Targeted muscle reinnervation (TMR) is a surgical procedure used to greatly improve motor control in upper limb prostheses. Currently, a small number of institutions in the US perform TMR. There is limited information on the number of patients who could potentially benefit from TMR and use of a pattern-recognition myoelectric prosthesis. The objective of this study was to quantify and characterize patients eligible for TMR in the US on a national scale.

Methods:

Patients undergoing transhumeral or shoulder disarticulation amputations secondary to trauma or oncologic resection were identified in the 2001-2014 NIS. Discharge weights were used to generate national estimates. Differences in patient-level demographic/clinical parameters, and hospital-level factors were compared based on differences in amputation level and index indication using standard descriptive statistics. Annual hospital volume and the average number of patients per year were calculated. Distances relative to known TMR centers in Maryland/Texas were compared to presently unmet need in New York using geospatial mapping of state-level discharge registry data.

Results:

A weighted total of 4,477 patients met inclusion criteria (overall mean 320 patients/year), of whom 3,561 (78.5%) underwent transhumeral amputation and 978 (21.6%) underwent shoulder disarticulation. The majority of patients undergoing both operations were White (59.5%, 55.7%), males (68.5%, 63.5%), aged 18-64y (69.9%, 63.6%). More than one-half of patients requiring transhumeral amputation did not present with any CCI-recorded comorbidities. Patients, depending on age, tended to be insured by either private insurance (37.0%, 32.9%) or Medicare (26.7%, 35.2%). The majority of hospitals performing these procedures were large (76.3%, 70.3%), urban teaching hospitals (81.4%, 87.6%).

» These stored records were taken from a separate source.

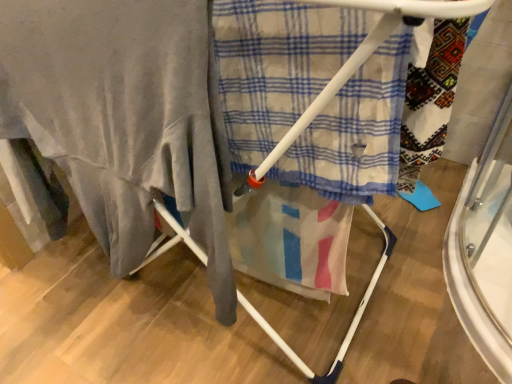
What is the approximate height of white plastic drying rack at center?

It is 35.18 inches.

This screenshot has height=384, width=512. Identify the location of white plastic drying rack at center. (364, 58).

Find the location of `cloth above the matte gray blanket at left (from a real-world perspective)`. cloth above the matte gray blanket at left (from a real-world perspective) is located at coordinates (276, 66).

Is plaid fabric at center to the left of matte gray blanket at left from the viewer's perspective?

No, plaid fabric at center is not to the left of matte gray blanket at left.

From the image's perspective, between plaid fabric at center and matte gray blanket at left, which one is located above?

plaid fabric at center is shown above in the image.

Locate an element on the screen. blanket on the left of white plastic drying rack at center is located at coordinates click(x=121, y=117).

Which of these two, white plastic drying rack at center or matte gray blanket at left, is smaller?

matte gray blanket at left is smaller.

Does white plastic drying rack at center contain matte gray blanket at left?

Yes, matte gray blanket at left is inside white plastic drying rack at center.

Is plaid fabric at center taller than white plastic drying rack at center?

Incorrect, the height of plaid fabric at center is not larger of that of white plastic drying rack at center.

Which is further, (320, 91) or (364, 55)?

Point (320, 91)

From the image's perspective, which one is positioned higher, matte gray blanket at left or white plastic drying rack at center?

white plastic drying rack at center appears higher in the image.

Is matte gray blanket at left outside of white plastic drying rack at center?

That's incorrect, matte gray blanket at left is not completely outside white plastic drying rack at center.

Measure the distance from matte gray blanket at left to white plastic drying rack at center.

matte gray blanket at left and white plastic drying rack at center are 8.16 inches apart from each other.

Does matte gray blanket at left appear on the left side of white plastic drying rack at center?

Yes.

Looking at the image, does matte gray blanket at left seem bigger or smaller compared to plaid fabric at center?

Clearly, matte gray blanket at left is larger in size than plaid fabric at center.

Is matte gray blanket at left wider than plaid fabric at center?

Indeed, matte gray blanket at left has a greater width compared to plaid fabric at center.

Is matte gray blanket at left taller than plaid fabric at center?

Yes.

Locate an element on the screen. furniture below the plaid fabric at center (from a real-world perspective) is located at coordinates (364, 58).

How many degrees apart are the facing directions of white plastic drying rack at center and plaid fabric at center?

The angular difference between white plastic drying rack at center and plaid fabric at center is 1.96 degrees.

Is white plastic drying rack at center oriented towards plaid fabric at center?

Yes, white plastic drying rack at center faces towards plaid fabric at center.

Between white plastic drying rack at center and plaid fabric at center, which one has more height?

Standing taller between the two is white plastic drying rack at center.

In the image, there is a matte gray blanket at left. What are the coordinates of `cloth above it (from the image's perspective)` in the screenshot? It's located at (276, 66).

Image resolution: width=512 pixels, height=384 pixels. What are the coordinates of `furniture directly beneath the matte gray blanket at left (from a real-world perspective)` in the screenshot? It's located at (364, 58).

Based on their spatial positions, is white plastic drying rack at center or plaid fabric at center further from matte gray blanket at left?

white plastic drying rack at center is further to matte gray blanket at left.

When comparing their distances from plaid fabric at center, does white plastic drying rack at center or matte gray blanket at left seem further?

Based on the image, matte gray blanket at left appears to be further to plaid fabric at center.

Looking at the image, which one is located closer to white plastic drying rack at center, plaid fabric at center or matte gray blanket at left?

Based on the image, plaid fabric at center appears to be nearer to white plastic drying rack at center.

When comparing their distances from plaid fabric at center, does matte gray blanket at left or white plastic drying rack at center seem closer?

Based on the image, white plastic drying rack at center appears to be nearer to plaid fabric at center.

Estimate the real-world distances between objects in this image. Which object is further from matte gray blanket at left, plaid fabric at center or white plastic drying rack at center?

white plastic drying rack at center is further to matte gray blanket at left.

Considering their positions, is matte gray blanket at left positioned closer to white plastic drying rack at center than plaid fabric at center?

Pediatric (63.5% of 17 amputations/year) and adult (78.6% of 222 amputations/year) amputations were most often trauma-related, while amputations in the elderly (67.0% of 87 amputations/year) were most often performed for cancer management. Median hospital volume was 6 amputations per year. Annual rates of amputations did not change over time but were concentrated in ~100 hospitals, many of which serve geographic areas outside of currently available TMR range.

Conclusions:

These findings represent the first nationwide study to identify and examine upper extremity amputation patients eligible for TMR, demonstrating that there are many more patients who could benefit from TMR than our system's current operative and prosthetic capacity. Eligible patients tend to be young, healthy, and privately-insured. Designating regional centers that offer TMR may streamline the operative management and fitting of advanced prostheses for upper extremity amputees, greatly improving the lives of affected patients after amputation.